Similarly, traversing fewer than $ℓ$ edges does not lead back to $[b]$.

Thus all of the loops are the same size (call it $ℓ$), and every element is in exactly one of the loops. So the loops split up $(Z_m)^*$ into $n$ groups of $ℓ$ elements each, so $Z_m^*$ has $nℓ$ elements. In other words, $\phi(m) = nℓ$.

Now, to compute $[a]^{\phi(m)}$, we start at $[1]$ and multiply by $[a]$ $\phi(m)$ times. In other words, we traverse $nℓ$ arcs. This means we go around the loop containing $[1]$ exactly $n$ times, so we end up back at $[1]$. Thus $[a]^{\phi(m)} = [1]$.

Computing $φ(m)$

To determine $φ(m)$, we rely on the following fact:

Claim: $[a]_m$ is a unit if and only if $gcd(a,m) = 1$. This is true if and only if $a$ and $m$ have no common factors.

Proof: If $gcd(a,m) = 1$, we can use Bezout's identity (proved on the homework) to write $1 = sa + tm$. Reducing this equation mod $m$, we have \[[1] = [sa + tm] = [s][a] + [t][m] = [s][a] + [t][0] = [s][a]\] This shows that $[a]$ has an inverse, namely $[s]$.

The other direction is left as a review exercise.

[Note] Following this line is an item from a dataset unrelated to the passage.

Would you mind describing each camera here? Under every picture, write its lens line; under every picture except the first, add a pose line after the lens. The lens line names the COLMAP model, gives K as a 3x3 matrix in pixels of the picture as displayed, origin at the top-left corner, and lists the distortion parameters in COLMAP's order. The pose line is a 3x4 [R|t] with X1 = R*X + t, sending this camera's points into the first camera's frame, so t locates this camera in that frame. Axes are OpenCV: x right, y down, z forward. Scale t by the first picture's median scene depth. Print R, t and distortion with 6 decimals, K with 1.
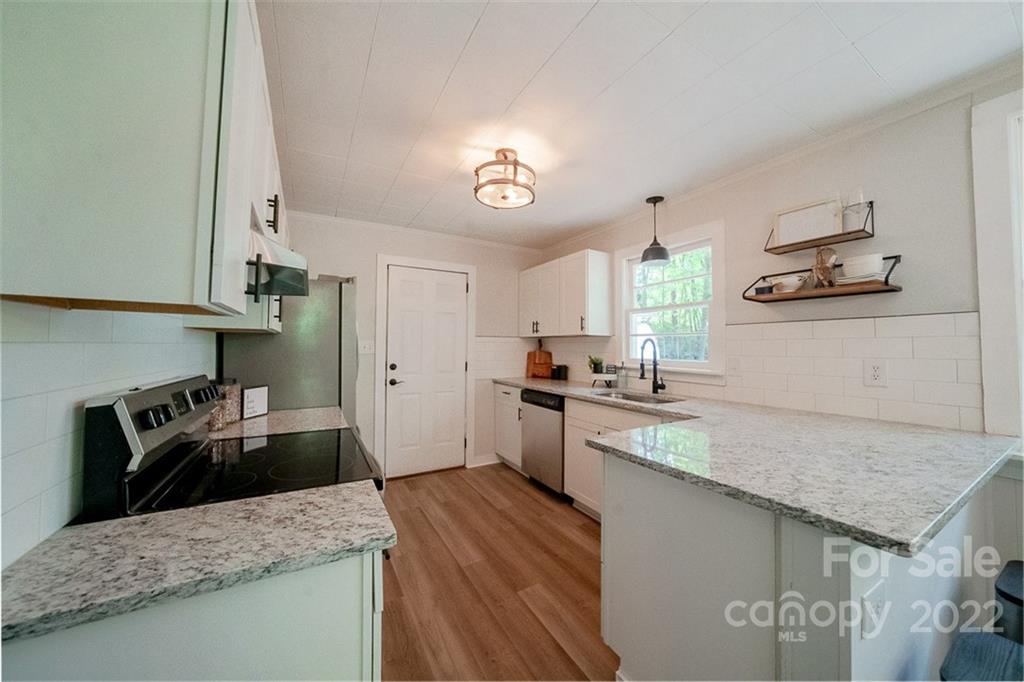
lens RADIAL K [[353.0, 0, 511.6], [0, 353.0, 339.4], [0, 0, 1]] dist [-0.021318, 0.004953]
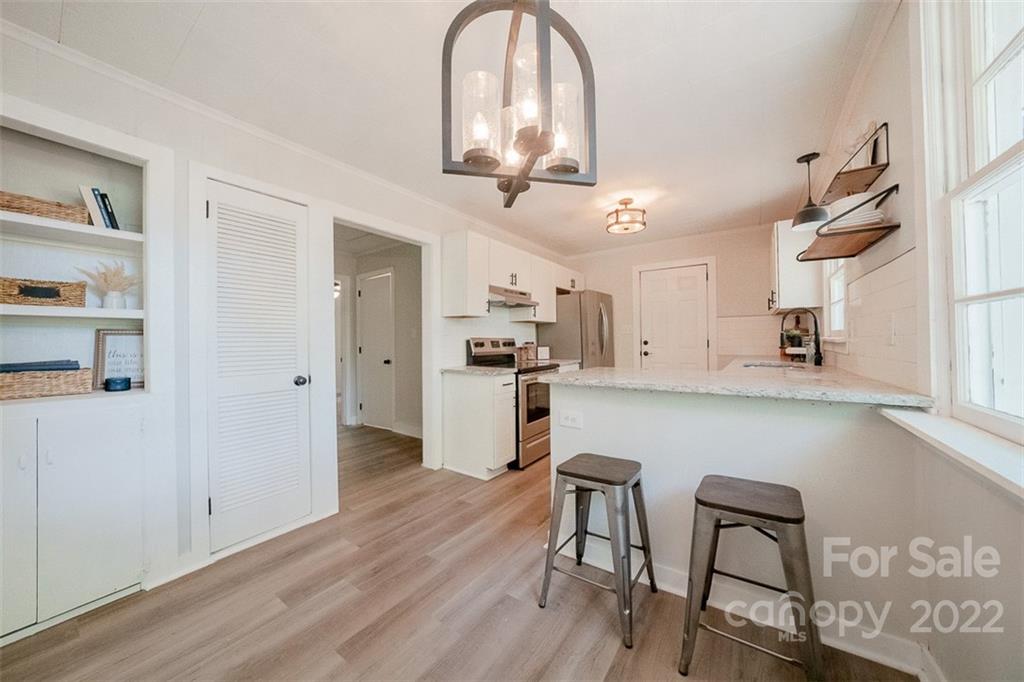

We can use this to compute $φ(m)$ easily in some special cases. For example, if $p$ is prime, then no number between $1$ and $p$ has a factor in common with $p$. That means all elements of $\mathbb{Z}_p$ are units, except $[0]$. Therefore, $\mathbb{Z}_p$ has $(p-1)$ units, so $φ(p) = p-1$.